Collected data
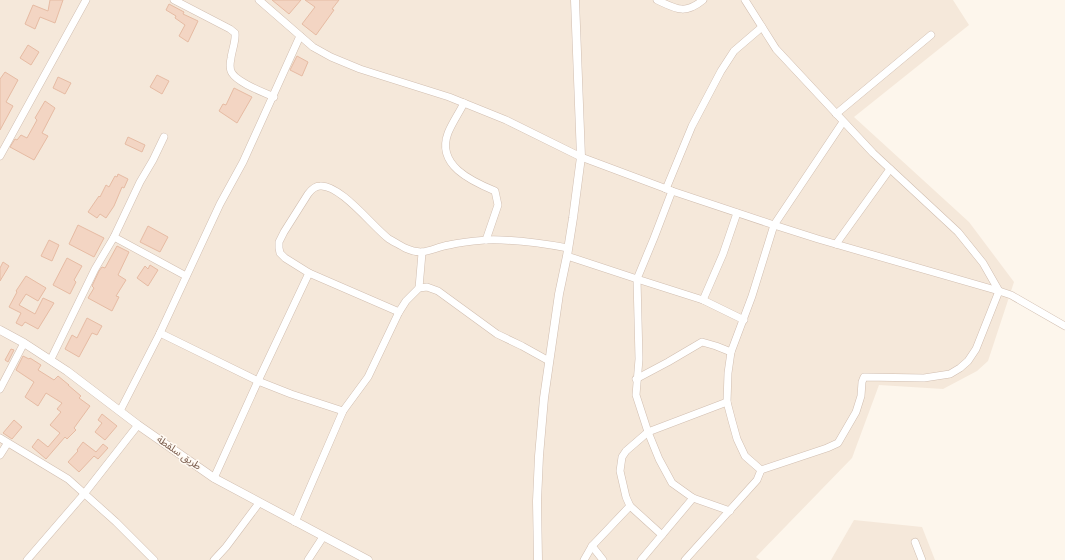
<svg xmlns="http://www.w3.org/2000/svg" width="1065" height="560" viewBox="0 0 1065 560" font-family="'Fira Sans Condensed','Noto Sans Arabic',sans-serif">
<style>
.residential{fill:#f5e8da}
.building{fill:#f3d5c3;stroke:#e6bba3}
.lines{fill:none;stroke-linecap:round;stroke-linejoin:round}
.minor-casing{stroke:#d1beb0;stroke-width:8}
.tertiary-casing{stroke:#d1beb0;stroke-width:9}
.minor{stroke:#fff;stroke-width:7}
.tertiary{stroke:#fff;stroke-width:8}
.labels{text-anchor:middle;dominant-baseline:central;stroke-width:3;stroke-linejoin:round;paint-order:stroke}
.street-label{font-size:10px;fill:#7a5c4d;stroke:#fffaf3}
</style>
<rect width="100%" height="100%" fill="#fdf6ec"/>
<g class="residential">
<path d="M0,0H953L969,25L854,117L969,222L1014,282L988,361L977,371L943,389L879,385L852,458L756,557L760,560H0Z"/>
<path d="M854,520L922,527L935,560H831Z"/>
</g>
<g class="building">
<path d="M50,0H63L55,23L40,17L35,29L25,24L33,5L48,11Z"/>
<path d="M272,0H301L289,14Z"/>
<path d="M305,0H339L332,9L334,10L316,35L302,24L315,7Z"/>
<path d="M169,4L184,12L183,14L198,21L188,42L179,36L185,25L175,18L176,16L166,10Z"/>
<path d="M28,45L39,52L31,65L20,58Z"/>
<path d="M297,56L308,62L302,76L290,70Z"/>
<path d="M5,72L18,80L6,102L13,106L0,130V79Z"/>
<path d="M157,75L169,81L162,94L150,87Z"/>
<path d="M58,77L71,83L65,94L53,88Z"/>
<path d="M234,88L252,97L237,123L219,111L223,104L226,105Z"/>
<path d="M45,101L55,108L42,133L48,136L34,160L10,147L15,139L17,140L21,135L27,138L37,120L35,118Z"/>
<path d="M128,137L145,145L142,152L125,144Z"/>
<path d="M118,174L128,179L124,188L122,187L114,206L106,218L100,214L97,218L88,212L99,196L100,197L106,185L109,187L115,176L117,177Z"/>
<path d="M78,225L104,238L94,257L69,244Z"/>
<path d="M148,226L168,237L160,252L140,242Z"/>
<path d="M49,240L59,245L52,261L41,256Z"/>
<path d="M117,246L129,252L118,275L126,280L116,296L119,297L112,311L88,298L94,288L92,286L99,271L102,267L105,268Z"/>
<path d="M67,258L82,266L74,280L76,282L70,294L53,285Z"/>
<path d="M3,262L9,266L0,281V268Z"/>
<path d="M150,265L158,270L148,286L137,278L145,266L148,269Z"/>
<path d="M26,276L46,288L38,301L26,294L19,305L35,314L43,298L54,303L38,329L25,322L22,326L16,323L21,313L9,307L17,292L16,291Z"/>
<path d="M87,318L102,326L97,335L92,333L79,357L65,349L72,335L77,338Z"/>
<path d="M11,349L14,350L8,362L5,360Z"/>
<path d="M23,356L29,359L30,358L41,365L38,370L54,380L58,376L69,385H68L81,396L79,398L90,406L74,428L76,430L67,439L65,437L46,459L32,447L38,439L48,447L60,433L50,425L61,412L57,409L62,403L46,393L38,406L25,397L34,382L16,370Z"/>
<path d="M102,414L117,426L105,440L95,432L102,423L98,420Z"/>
<path d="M14,420L22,427L12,439L3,433Z"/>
<path d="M83,442L96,452L103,444L108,448L98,459L94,456L79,472L68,462L78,451L77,450Z"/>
</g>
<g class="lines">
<g class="minor-casing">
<g id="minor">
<path d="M174,0L230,29L235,33C236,41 232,50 231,58C230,63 229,69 232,73C238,83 263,92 274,97"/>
<path d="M259,0L313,47L331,57L360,69L449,97L506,120L581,157L672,191L774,225L818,239L999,291L1011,295L1065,326"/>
<path d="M657,0C676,9 685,15 703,0"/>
<path d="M745,0L776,49L873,153L958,232L983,263L999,291L976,349L968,361L960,368L950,374L924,378L864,377L862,382L861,396L856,412L838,443L827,448L761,470"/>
<path d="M464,103C459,113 452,123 448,133C436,165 471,181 495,191L498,205L486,240"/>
<path d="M836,114L931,35"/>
<path d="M0,156L86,0"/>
<path d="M666,189L692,126L721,71L734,51L762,27"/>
<path d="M672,191L654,238L637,279L703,300L744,320"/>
<path d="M114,237L140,182L153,160L164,137"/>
<path d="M836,244L890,169"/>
<path d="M567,256L637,279L639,359L636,395L648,432L659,459L672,483L693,498L730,511"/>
<path d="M309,273L285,258L280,253L279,248V242L284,232L308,194C311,190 315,186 320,186C340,184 373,227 389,239C394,242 400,245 405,248C425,257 431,248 449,245C461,242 474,241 486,240C514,239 541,243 568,248"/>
<path d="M419,288L422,253"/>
<path d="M703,300L723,254L737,213"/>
<path d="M160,333L258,381L291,394L343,411"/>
<path d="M51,359L95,269L114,237L186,276"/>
<path d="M636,379L668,362L702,342L716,346L731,352"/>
<path d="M0,389L24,343"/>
<path d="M120,411L160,333L220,204L243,162L300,36"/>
<path d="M0,438L68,479L116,522L154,560"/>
<path d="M0,455L7,444"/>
<path d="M214,478L258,381L309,273L399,312"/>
<path d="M295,522L343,411L368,377L399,312L406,301L419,288L427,287L438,291L497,334L522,346L549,361"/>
<path d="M662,535L630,506L626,497L620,471L622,457L626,451L648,432L727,402"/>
<path d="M915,542L922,560"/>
<path d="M592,546L603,560"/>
<path d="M27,560L84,494L138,425"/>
<path d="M214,560L226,547L259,503"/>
<path d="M308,560L323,537"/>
<path d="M584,560L592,546L630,506"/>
<path d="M641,560L693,498"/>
<path d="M685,560L757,480L761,470L745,456L737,439L732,421L727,402L728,373L731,352L752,296L774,225L843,122"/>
</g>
</g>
<g class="tertiary-casing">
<g id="tertiary">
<path d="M0,330L24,343L67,371L138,425L214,478L368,560"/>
<path d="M538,560L537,501L539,456L544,398L559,294L567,256L573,218L581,157L575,0"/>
</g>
</g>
<use href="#minor" class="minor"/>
<use href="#tertiary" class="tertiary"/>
</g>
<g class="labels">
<g class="street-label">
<text transform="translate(179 453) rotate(35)">طريق سلقطة</text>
</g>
</g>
</svg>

# What is expected:
Return the records above exactly as written, but without any of the pictures.

# Output of the task:
<svg xmlns="http://www.w3.org/2000/svg" width="1065" height="560" viewBox="0 0 1065 560" font-family="'Fira Sans Condensed','Noto Sans Arabic',sans-serif">
<style>
.residential{fill:#f5e8da}
.building{fill:#f3d5c3;stroke:#e6bba3}
.lines{fill:none;stroke-linecap:round;stroke-linejoin:round}
.minor-casing{stroke:#d1beb0;stroke-width:8}
.tertiary-casing{stroke:#d1beb0;stroke-width:9}
.minor{stroke:#fff;stroke-width:7}
.tertiary{stroke:#fff;stroke-width:8}
.labels{text-anchor:middle;dominant-baseline:central;stroke-width:3;stroke-linejoin:round;paint-order:stroke}
.street-label{font-size:10px;fill:#7a5c4d;stroke:#fffaf3}
</style>
<rect width="100%" height="100%" fill="#fdf6ec"/>
<g class="residential">
<path d="M0,0H953L969,25L854,117L969,222L1014,282L988,361L977,371L943,389L879,385L852,458L756,557L760,560H0Z"/>
<path d="M854,520L922,527L935,560H831Z"/>
</g>
<g class="building">
<path d="M50,0H63L55,23L40,17L35,29L25,24L33,5L48,11Z"/>
<path d="M272,0H301L289,14Z"/>
<path d="M305,0H339L332,9L334,10L316,35L302,24L315,7Z"/>
<path d="M169,4L184,12L183,14L198,21L188,42L179,36L185,25L175,18L176,16L166,10Z"/>
<path d="M28,45L39,52L31,65L20,58Z"/>
<path d="M297,56L308,62L302,76L290,70Z"/>
<path d="M5,72L18,80L6,102L13,106L0,130V79Z"/>
<path d="M157,75L169,81L162,94L150,87Z"/>
<path d="M58,77L71,83L65,94L53,88Z"/>
<path d="M234,88L252,97L237,123L219,111L223,104L226,105Z"/>
<path d="M45,101L55,108L42,133L48,136L34,160L10,147L15,139L17,140L21,135L27,138L37,120L35,118Z"/>
<path d="M128,137L145,145L142,152L125,144Z"/>
<path d="M118,174L128,179L124,188L122,187L114,206L106,218L100,214L97,218L88,212L99,196L100,197L106,185L109,187L115,176L117,177Z"/>
<path d="M78,225L104,238L94,257L69,244Z"/>
<path d="M148,226L168,237L160,252L140,242Z"/>
<path d="M49,240L59,245L52,261L41,256Z"/>
<path d="M117,246L129,252L118,275L126,280L116,296L119,297L112,311L88,298L94,288L92,286L99,271L102,267L105,268Z"/>
<path d="M67,258L82,266L74,280L76,282L70,294L53,285Z"/>
<path d="M3,262L9,266L0,281V268Z"/>
<path d="M150,265L158,270L148,286L137,278L145,266L148,269Z"/>
<path d="M26,276L46,288L38,301L26,294L19,305L35,314L43,298L54,303L38,329L25,322L22,326L16,323L21,313L9,307L17,292L16,291Z"/>
<path d="M87,318L102,326L97,335L92,333L79,357L65,349L72,335L77,338Z"/>
<path d="M11,349L14,350L8,362L5,360Z"/>
<path d="M23,356L29,359L30,358L41,365L38,370L54,380L58,376L69,385H68L81,396L79,398L90,406L74,428L76,430L67,439L65,437L46,459L32,447L38,439L48,447L60,433L50,425L61,412L57,409L62,403L46,393L38,406L25,397L34,382L16,370Z"/>
<path d="M102,414L117,426L105,440L95,432L102,423L98,420Z"/>
<path d="M14,420L22,427L12,439L3,433Z"/>
<path d="M83,442L96,452L103,444L108,448L98,459L94,456L79,472L68,462L78,451L77,450Z"/>
</g>
<g class="lines">
<g class="minor-casing">
<g id="minor">
<path d="M174,0L230,29L235,33C236,41 232,50 231,58C230,63 229,69 232,73C238,83 263,92 274,97"/>
<path d="M259,0L313,47L331,57L360,69L449,97L506,120L581,157L672,191L774,225L818,239L999,291L1011,295L1065,326"/>
<path d="M657,0C676,9 685,15 703,0"/>
<path d="M745,0L776,49L873,153L958,232L983,263L999,291L976,349L968,361L960,368L950,374L924,378L864,377L862,382L861,396L856,412L838,443L827,448L761,470"/>
<path d="M464,103C459,113 452,123 448,133C436,165 471,181 495,191L498,205L486,240"/>
<path d="M836,114L931,35"/>
<path d="M0,156L86,0"/>
<path d="M666,189L692,126L721,71L734,51L762,27"/>
<path d="M672,191L654,238L637,279L703,300L744,320"/>
<path d="M114,237L140,182L153,160L164,137"/>
<path d="M836,244L890,169"/>
<path d="M567,256L637,279L639,359L636,395L648,432L659,459L672,483L693,498L730,511"/>
<path d="M309,273L285,258L280,253L279,248V242L284,232L308,194C311,190 315,186 320,186C340,184 373,227 389,239C394,242 400,245 405,248C425,257 431,248 449,245C461,242 474,241 486,240C514,239 541,243 568,248"/>
<path d="M419,288L422,253"/>
<path d="M703,300L723,254L737,213"/>
<path d="M160,333L258,381L291,394L343,411"/>
<path d="M51,359L95,269L114,237L186,276"/>
<path d="M636,379L668,362L702,342L716,346L731,352"/>
<path d="M0,389L24,343"/>
<path d="M120,411L160,333L220,204L243,162L300,36"/>
<path d="M0,438L68,479L116,522L154,560"/>
<path d="M0,455L7,444"/>
<path d="M214,478L258,381L309,273L399,312"/>
<path d="M295,522L343,411L368,377L399,312L406,301L419,288L427,287L438,291L497,334L522,346L549,361"/>
<path d="M662,535L630,506L626,497L620,471L622,457L626,451L648,432L727,402"/>
<path d="M915,542L922,560"/>
<path d="M592,546L603,560"/>
<path d="M27,560L84,494L138,425"/>
<path d="M214,560L226,547L259,503"/>
<path d="M308,560L323,537"/>
<path d="M584,560L592,546L630,506"/>
<path d="M641,560L693,498"/>
<path d="M685,560L757,480L761,470L745,456L737,439L732,421L727,402L728,373L731,352L752,296L774,225L843,122"/>
</g>
</g>
<g class="tertiary-casing">
<g id="tertiary">
<path d="M0,330L24,343L67,371L138,425L214,478L368,560"/>
<path d="M538,560L537,501L539,456L544,398L559,294L567,256L573,218L581,157L575,0"/>
</g>
</g>
<use href="#minor" class="minor"/>
<use href="#tertiary" class="tertiary"/>
</g>
<g class="labels">
<g class="street-label">
<text transform="translate(179 453) rotate(35)">طريق سلقطة</text>
</g>
</g>
</svg>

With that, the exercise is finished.